* _EXTRAIT DU DOCUMENT_:
A partir de cette époque, les créateurs typographes (Monotype, Linotype, Berthold, Lumitype...) ont été obligés pour protéger leurs droit d'auteur de fournir leurs polices de caractère sous cette forme numérique. Les professionnels des arts graphique achètent donc ces polices de caractères sous cette forme virtuelles, Cela donne naissance à la PAO. Pour mémoire, aucune polices de caractère n'est gratuite, même si vous les obtenez au travers d'un logiciel ou d'un système d'exploitation. (Windows ou Os mac).

* _ENTRÉES FOURNIES_:
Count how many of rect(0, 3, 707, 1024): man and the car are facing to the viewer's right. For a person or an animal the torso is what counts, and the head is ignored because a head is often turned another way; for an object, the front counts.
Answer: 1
...
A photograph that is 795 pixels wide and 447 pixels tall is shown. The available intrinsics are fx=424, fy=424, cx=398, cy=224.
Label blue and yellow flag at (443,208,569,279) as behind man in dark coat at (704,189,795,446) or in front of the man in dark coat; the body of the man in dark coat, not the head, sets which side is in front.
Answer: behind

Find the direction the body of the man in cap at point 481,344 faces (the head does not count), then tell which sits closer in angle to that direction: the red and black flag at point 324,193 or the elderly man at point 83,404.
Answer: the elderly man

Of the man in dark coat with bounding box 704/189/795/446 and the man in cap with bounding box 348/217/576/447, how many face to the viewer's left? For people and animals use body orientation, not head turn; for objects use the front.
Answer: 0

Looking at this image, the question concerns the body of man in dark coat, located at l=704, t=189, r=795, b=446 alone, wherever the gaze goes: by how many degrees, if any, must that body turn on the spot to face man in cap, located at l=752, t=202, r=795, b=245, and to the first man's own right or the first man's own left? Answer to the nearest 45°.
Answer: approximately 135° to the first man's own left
...
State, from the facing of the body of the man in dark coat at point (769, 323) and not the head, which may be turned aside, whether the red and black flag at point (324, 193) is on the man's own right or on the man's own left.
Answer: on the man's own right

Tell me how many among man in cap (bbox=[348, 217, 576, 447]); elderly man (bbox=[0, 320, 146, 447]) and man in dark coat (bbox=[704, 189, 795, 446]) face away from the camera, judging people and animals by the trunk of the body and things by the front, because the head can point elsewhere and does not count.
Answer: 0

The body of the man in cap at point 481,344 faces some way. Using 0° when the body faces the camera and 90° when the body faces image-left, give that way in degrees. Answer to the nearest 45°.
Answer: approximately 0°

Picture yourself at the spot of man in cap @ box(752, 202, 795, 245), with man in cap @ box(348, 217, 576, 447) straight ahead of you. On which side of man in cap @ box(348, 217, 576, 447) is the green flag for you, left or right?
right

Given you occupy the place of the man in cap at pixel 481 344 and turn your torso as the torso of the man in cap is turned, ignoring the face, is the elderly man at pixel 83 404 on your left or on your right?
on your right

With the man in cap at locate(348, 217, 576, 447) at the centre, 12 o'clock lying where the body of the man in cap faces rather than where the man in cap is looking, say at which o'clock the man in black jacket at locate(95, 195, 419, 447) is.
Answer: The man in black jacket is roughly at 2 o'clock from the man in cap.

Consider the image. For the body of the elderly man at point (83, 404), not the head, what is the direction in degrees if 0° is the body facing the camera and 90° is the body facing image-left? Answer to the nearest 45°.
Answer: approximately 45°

* _VOTRE OBJECTIF_:
Recopiez fidèlement l'extrait sur les polices de caractères, de « A partir de » jusqu'à « ou Os mac). » inclus. Les entrées ne servent pas pour ce travail.

* _RÉPONSE_:
A partir de cette époque, les créateurs typographes (Monotype, Linotype, Berthold, Lumitype...) ont été obligés pour protéger leurs droit d'auteur de fournir leurs polices de caractère sous cette forme numérique. Les professionnels des arts graphique achètent donc ces polices de caractères sous cette forme virtuelles, Cela donne naissance à la PAO. Pour mémoire, aucune polices de caractère n'est gratuite, même si vous les obtenez au travers d'un logiciel ou d'un système d'exploitation. (Windows ou Os mac).